- Born: November 8, 1956 New Jersey, United States
- Died: October 17, 1989 (aged 32) San Francisco, California, United States
- Occupations: Writer, editor
- Years active: 1983–1989
- Known for: Executive Editor of Computer Shopper and Atari Explorer Technology journalism
- Notable work: "Apple Cart" column in Creative Computing "Outpost Atari" column
- Spouse: Lauren Hallquist Anderson
- Children: 2

= John J. Anderson =

American computer journalist

John J. Anderson (November 8, 1956 - October 17, 1989), or J.J. Anderson, was a writer and editor covering computers and technology. The New Jersey native was Executive Editor of Computer Shopper and Atari Explorer. At the time of his death he was an editor for MacUser magazine in Foster City, California.

John began writing the "Apple Cart" column in Creative Computing magazine in January 1983 after David Lubar left to work for a video game company in California.

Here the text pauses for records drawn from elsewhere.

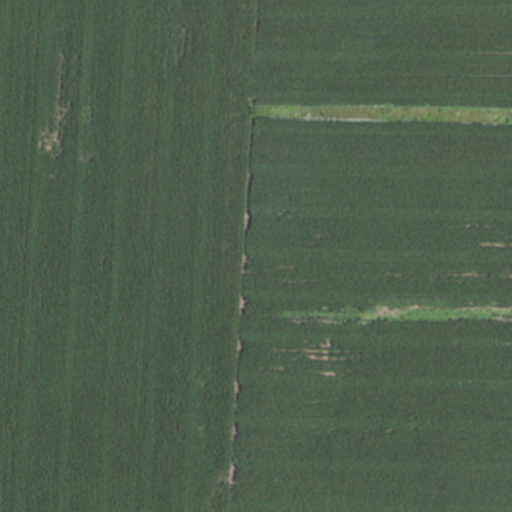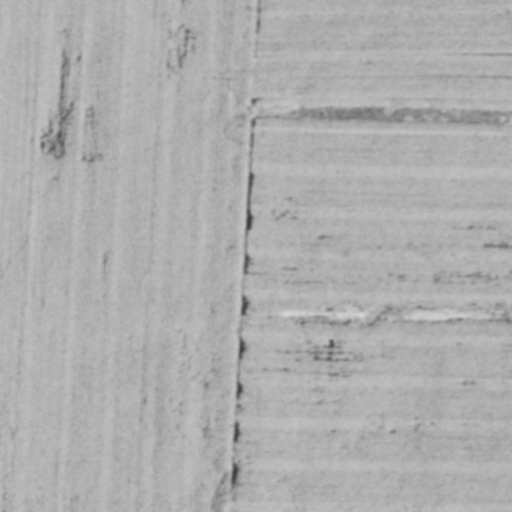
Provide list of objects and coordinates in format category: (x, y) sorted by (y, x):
crop: (256, 256)
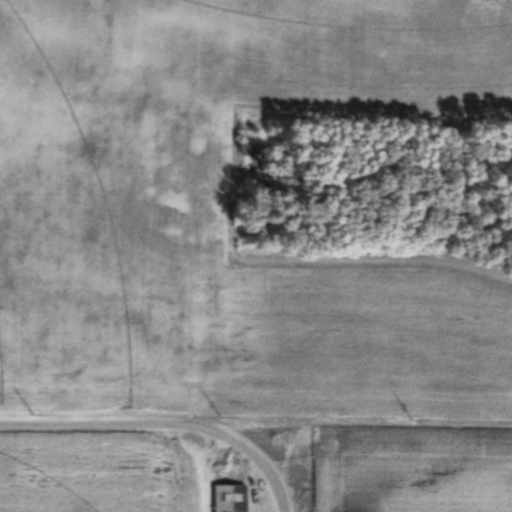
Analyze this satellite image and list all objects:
building: (228, 498)
building: (231, 499)
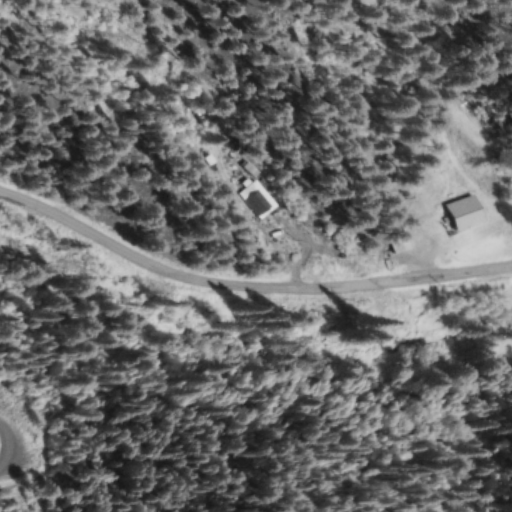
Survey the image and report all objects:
building: (258, 198)
building: (467, 213)
building: (402, 242)
road: (248, 284)
road: (5, 445)
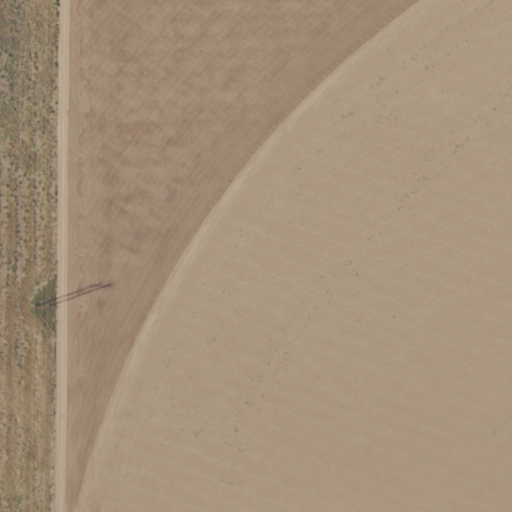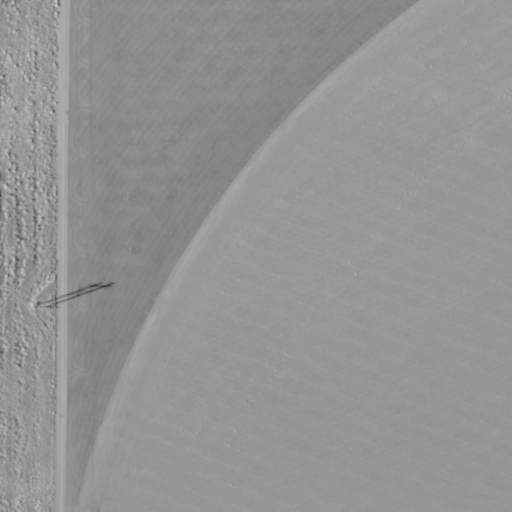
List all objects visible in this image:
power tower: (39, 304)
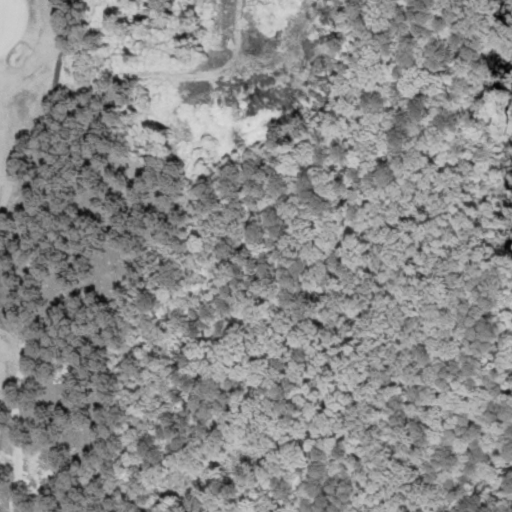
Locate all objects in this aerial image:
road: (55, 92)
park: (43, 258)
road: (21, 347)
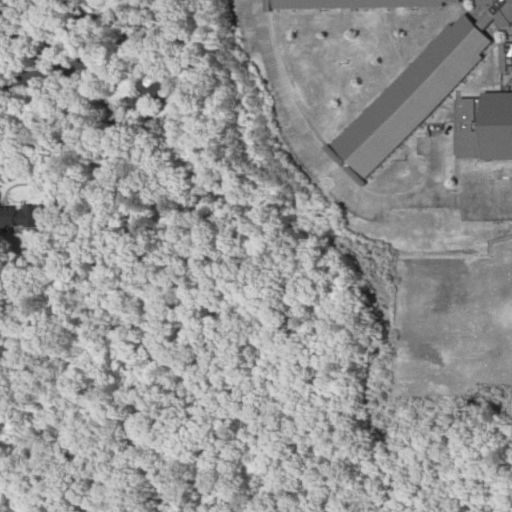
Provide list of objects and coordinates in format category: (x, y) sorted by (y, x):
building: (429, 15)
road: (73, 65)
building: (409, 94)
building: (481, 124)
road: (328, 172)
building: (20, 216)
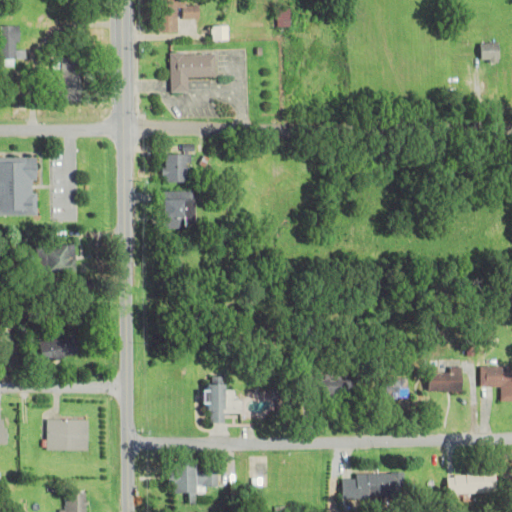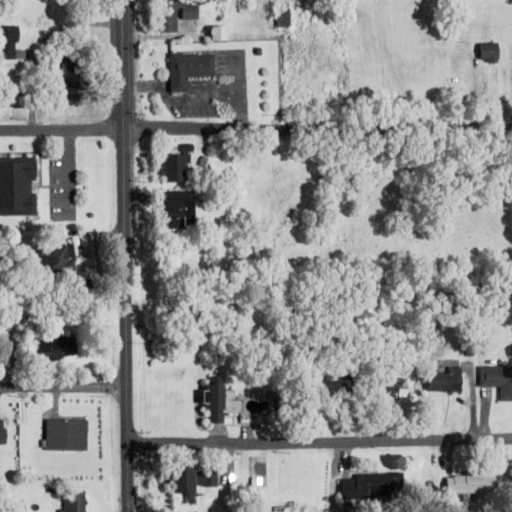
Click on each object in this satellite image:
building: (169, 15)
building: (213, 34)
building: (8, 45)
building: (485, 52)
building: (185, 70)
building: (64, 73)
road: (317, 128)
road: (61, 130)
building: (170, 169)
building: (15, 186)
building: (170, 210)
road: (123, 255)
building: (51, 260)
building: (54, 349)
building: (440, 381)
building: (496, 381)
road: (62, 385)
building: (323, 386)
building: (386, 393)
building: (216, 402)
building: (64, 435)
road: (318, 446)
building: (185, 479)
building: (466, 483)
building: (377, 484)
building: (71, 502)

He followed this with the "Outpost Atari" column in the same magazine. John would become Creatives Executive Editor, working alongside founding editors David Ahl and Betsy Staples.

== Death and legacy ==
John and fellow MacUser editor Derek van Alstyne were killed in San Francisco during the 1989 Loma Prieta earthquake. They were visiting the city for a business meeting when the front of a building collapsed, burying his car in debris from a brick wall. MacUser named two of its annual Editors' Choice Awards, celebrating distinguished achievement and up-and-coming talent, respectively, after the pair. On October 31, 1989, the John Anderson Memorial Fund was established by Ziff Davis as a trust fund for John's two children. Bill Ziff, President of Ziff, personally contributed $50,000.